THE EXERCISE: Reproduce every line of the records below without any change, from the first line to the last.

EXTRACTED MATERIAL:
────────

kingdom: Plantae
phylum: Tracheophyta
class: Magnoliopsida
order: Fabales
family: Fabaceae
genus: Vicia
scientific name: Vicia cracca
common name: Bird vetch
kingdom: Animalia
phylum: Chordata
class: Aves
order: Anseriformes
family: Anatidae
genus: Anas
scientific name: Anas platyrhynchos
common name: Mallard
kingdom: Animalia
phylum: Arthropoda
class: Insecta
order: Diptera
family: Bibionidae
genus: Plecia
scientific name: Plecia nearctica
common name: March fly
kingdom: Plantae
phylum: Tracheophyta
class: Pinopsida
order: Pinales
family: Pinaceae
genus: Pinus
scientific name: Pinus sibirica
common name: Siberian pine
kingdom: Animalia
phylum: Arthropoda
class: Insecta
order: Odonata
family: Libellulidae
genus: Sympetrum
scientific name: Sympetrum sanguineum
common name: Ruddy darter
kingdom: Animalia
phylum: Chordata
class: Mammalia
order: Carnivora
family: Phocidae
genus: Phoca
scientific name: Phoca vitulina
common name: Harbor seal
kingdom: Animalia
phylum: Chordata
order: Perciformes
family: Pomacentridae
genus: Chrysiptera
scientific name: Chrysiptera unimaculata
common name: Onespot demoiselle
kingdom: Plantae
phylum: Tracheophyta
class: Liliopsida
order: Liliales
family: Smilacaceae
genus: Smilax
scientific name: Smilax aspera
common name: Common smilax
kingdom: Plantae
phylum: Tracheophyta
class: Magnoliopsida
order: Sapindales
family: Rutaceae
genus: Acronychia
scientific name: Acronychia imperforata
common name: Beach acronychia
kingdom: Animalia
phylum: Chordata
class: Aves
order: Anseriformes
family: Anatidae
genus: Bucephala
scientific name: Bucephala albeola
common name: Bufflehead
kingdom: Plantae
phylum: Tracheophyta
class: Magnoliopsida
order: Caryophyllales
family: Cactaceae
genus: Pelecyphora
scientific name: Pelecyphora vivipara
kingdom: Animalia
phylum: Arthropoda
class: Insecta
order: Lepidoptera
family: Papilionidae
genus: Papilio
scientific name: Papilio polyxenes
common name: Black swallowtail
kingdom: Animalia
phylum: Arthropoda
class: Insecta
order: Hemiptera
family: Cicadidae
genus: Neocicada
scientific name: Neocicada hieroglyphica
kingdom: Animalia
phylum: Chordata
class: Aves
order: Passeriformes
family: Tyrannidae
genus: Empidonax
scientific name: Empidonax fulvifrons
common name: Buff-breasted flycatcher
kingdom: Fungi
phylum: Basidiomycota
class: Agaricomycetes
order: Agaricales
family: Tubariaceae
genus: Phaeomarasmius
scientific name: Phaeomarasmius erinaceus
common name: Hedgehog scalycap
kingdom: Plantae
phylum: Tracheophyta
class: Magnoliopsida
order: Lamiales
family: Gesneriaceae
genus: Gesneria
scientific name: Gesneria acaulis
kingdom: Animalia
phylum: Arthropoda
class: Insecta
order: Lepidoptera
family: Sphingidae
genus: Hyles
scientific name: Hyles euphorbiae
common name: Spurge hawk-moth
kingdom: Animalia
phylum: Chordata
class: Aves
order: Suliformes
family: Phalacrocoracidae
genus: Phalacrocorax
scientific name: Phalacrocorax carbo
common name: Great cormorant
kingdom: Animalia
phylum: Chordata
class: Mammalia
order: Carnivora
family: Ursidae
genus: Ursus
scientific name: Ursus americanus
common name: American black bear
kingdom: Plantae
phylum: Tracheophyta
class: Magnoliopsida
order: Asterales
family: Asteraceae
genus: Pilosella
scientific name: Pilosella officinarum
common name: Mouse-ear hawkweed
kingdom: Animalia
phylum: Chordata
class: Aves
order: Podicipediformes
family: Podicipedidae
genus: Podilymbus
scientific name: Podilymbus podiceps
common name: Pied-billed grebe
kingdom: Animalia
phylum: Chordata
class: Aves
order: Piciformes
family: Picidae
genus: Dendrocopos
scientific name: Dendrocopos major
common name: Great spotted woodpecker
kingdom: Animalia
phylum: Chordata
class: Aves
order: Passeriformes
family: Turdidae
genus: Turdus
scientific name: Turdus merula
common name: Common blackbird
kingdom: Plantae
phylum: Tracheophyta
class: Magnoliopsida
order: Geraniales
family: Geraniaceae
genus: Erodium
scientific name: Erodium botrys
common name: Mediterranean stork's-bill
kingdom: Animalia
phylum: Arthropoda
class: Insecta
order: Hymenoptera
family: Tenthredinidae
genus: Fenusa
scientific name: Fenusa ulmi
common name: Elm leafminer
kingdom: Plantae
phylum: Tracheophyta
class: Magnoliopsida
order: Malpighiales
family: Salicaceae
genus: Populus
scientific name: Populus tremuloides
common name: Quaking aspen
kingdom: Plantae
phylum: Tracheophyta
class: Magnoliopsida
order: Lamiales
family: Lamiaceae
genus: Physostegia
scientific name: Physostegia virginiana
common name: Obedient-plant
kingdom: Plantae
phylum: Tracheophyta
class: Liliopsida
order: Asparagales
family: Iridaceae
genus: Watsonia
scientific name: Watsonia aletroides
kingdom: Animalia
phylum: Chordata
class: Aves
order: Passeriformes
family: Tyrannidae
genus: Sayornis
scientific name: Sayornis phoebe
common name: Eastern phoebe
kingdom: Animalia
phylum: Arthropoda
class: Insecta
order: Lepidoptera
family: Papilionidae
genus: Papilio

────────

THE RESPONSE:
kingdom: Plantae
phylum: Tracheophyta
class: Magnoliopsida
order: Fabales
family: Fabaceae
genus: Vicia
scientific name: Vicia cracca
common name: Bird vetch
kingdom: Animalia
phylum: Chordata
class: Aves
order: Anseriformes
family: Anatidae
genus: Anas
scientific name: Anas platyrhynchos
common name: Mallard
kingdom: Animalia
phylum: Arthropoda
class: Insecta
order: Diptera
family: Bibionidae
genus: Plecia
scientific name: Plecia nearctica
common name: March fly
kingdom: Plantae
phylum: Tracheophyta
class: Pinopsida
order: Pinales
family: Pinaceae
genus: Pinus
scientific name: Pinus sibirica
common name: Siberian pine
kingdom: Animalia
phylum: Arthropoda
class: Insecta
order: Odonata
family: Libellulidae
genus: Sympetrum
scientific name: Sympetrum sanguineum
common name: Ruddy darter
kingdom: Animalia
phylum: Chordata
class: Mammalia
order: Carnivora
family: Phocidae
genus: Phoca
scientific name: Phoca vitulina
common name: Harbor seal
kingdom: Animalia
phylum: Chordata
order: Perciformes
family: Pomacentridae
genus: Chrysiptera
scientific name: Chrysiptera unimaculata
common name: Onespot demoiselle
kingdom: Plantae
phylum: Tracheophyta
class: Liliopsida
order: Liliales
family: Smilacaceae
genus: Smilax
scientific name: Smilax aspera
common name: Common smilax
kingdom: Plantae
phylum: Tracheophyta
class: Magnoliopsida
order: Sapindales
family: Rutaceae
genus: Acronychia
scientific name: Acronychia imperforata
common name: Beach acronychia
kingdom: Animalia
phylum: Chordata
class: Aves
order: Anseriformes
family: Anatidae
genus: Bucephala
scientific name: Bucephala albeola
common name: Bufflehead
kingdom: Plantae
phylum: Tracheophyta
class: Magnoliopsida
order: Caryophyllales
family: Cactaceae
genus: Pelecyphora
scientific name: Pelecyphora vivipara
kingdom: Animalia
phylum: Arthropoda
class: Insecta
order: Lepidoptera
family: Papilionidae
genus: Papilio
scientific name: Papilio polyxenes
common name: Black swallowtail
kingdom: Animalia
phylum: Arthropoda
class: Insecta
order: Hemiptera
family: Cicadidae
genus: Neocicada
scientific name: Neocicada hieroglyphica
kingdom: Animalia
phylum: Chordata
class: Aves
order: Passeriformes
family: Tyrannidae
genus: Empidonax
scientific name: Empidonax fulvifrons
common name: Buff-breasted flycatcher
kingdom: Fungi
phylum: Basidiomycota
class: Agaricomycetes
order: Agaricales
family: Tubariaceae
genus: Phaeomarasmius
scientific name: Phaeomarasmius erinaceus
common name: Hedgehog scalycap
kingdom: Plantae
phylum: Tracheophyta
class: Magnoliopsida
order: Lamiales
family: Gesneriaceae
genus: Gesneria
scientific name: Gesneria acaulis
kingdom: Animalia
phylum: Arthropoda
class: Insecta
order: Lepidoptera
family: Sphingidae
genus: Hyles
scientific name: Hyles euphorbiae
common name: Spurge hawk-moth
kingdom: Animalia
phylum: Chordata
class: Aves
order: Suliformes
family: Phalacrocoracidae
genus: Phalacrocorax
scientific name: Phalacrocorax carbo
common name: Great cormorant
kingdom: Animalia
phylum: Chordata
class: Mammalia
order: Carnivora
family: Ursidae
genus: Ursus
scientific name: Ursus americanus
common name: American black bear
kingdom: Plantae
phylum: Tracheophyta
class: Magnoliopsida
order: Asterales
family: Asteraceae
genus: Pilosella
scientific name: Pilosella officinarum
common name: Mouse-ear hawkweed
kingdom: Animalia
phylum: Chordata
class: Aves
order: Podicipediformes
family: Podicipedidae
genus: Podilymbus
scientific name: Podilymbus podiceps
common name: Pied-billed grebe
kingdom: Animalia
phylum: Chordata
class: Aves
order: Piciformes
family: Picidae
genus: Dendrocopos
scientific name: Dendrocopos major
common name: Great spotted woodpecker
kingdom: Animalia
phylum: Chordata
class: Aves
order: Passeriformes
family: Turdidae
genus: Turdus
scientific name: Turdus merula
common name: Common blackbird
kingdom: Plantae
phylum: Tracheophyta
class: Magnoliopsida
order: Geraniales
family: Geraniaceae
genus: Erodium
scientific name: Erodium botrys
common name: Mediterranean stork's-bill
kingdom: Animalia
phylum: Arthropoda
class: Insecta
order: Hymenoptera
family: Tenthredinidae
genus: Fenusa
scientific name: Fenusa ulmi
common name: Elm leafminer
kingdom: Plantae
phylum: Tracheophyta
class: Magnoliopsida
order: Malpighiales
family: Salicaceae
genus: Populus
scientific name: Populus tremuloides
common name: Quaking aspen
kingdom: Plantae
phylum: Tracheophyta
class: Magnoliopsida
order: Lamiales
family: Lamiaceae
genus: Physostegia
scientific name: Physostegia virginiana
common name: Obedient-plant
kingdom: Plantae
phylum: Tracheophyta
class: Liliopsida
order: Asparagales
family: Iridaceae
genus: Watsonia
scientific name: Watsonia aletroides
kingdom: Animalia
phylum: Chordata
class: Aves
order: Passeriformes
family: Tyrannidae
genus: Sayornis
scientific name: Sayornis phoebe
common name: Eastern phoebe
kingdom: Animalia
phylum: Arthropoda
class: Insecta
order: Lepidoptera
family: Papilionidae
genus: Papilio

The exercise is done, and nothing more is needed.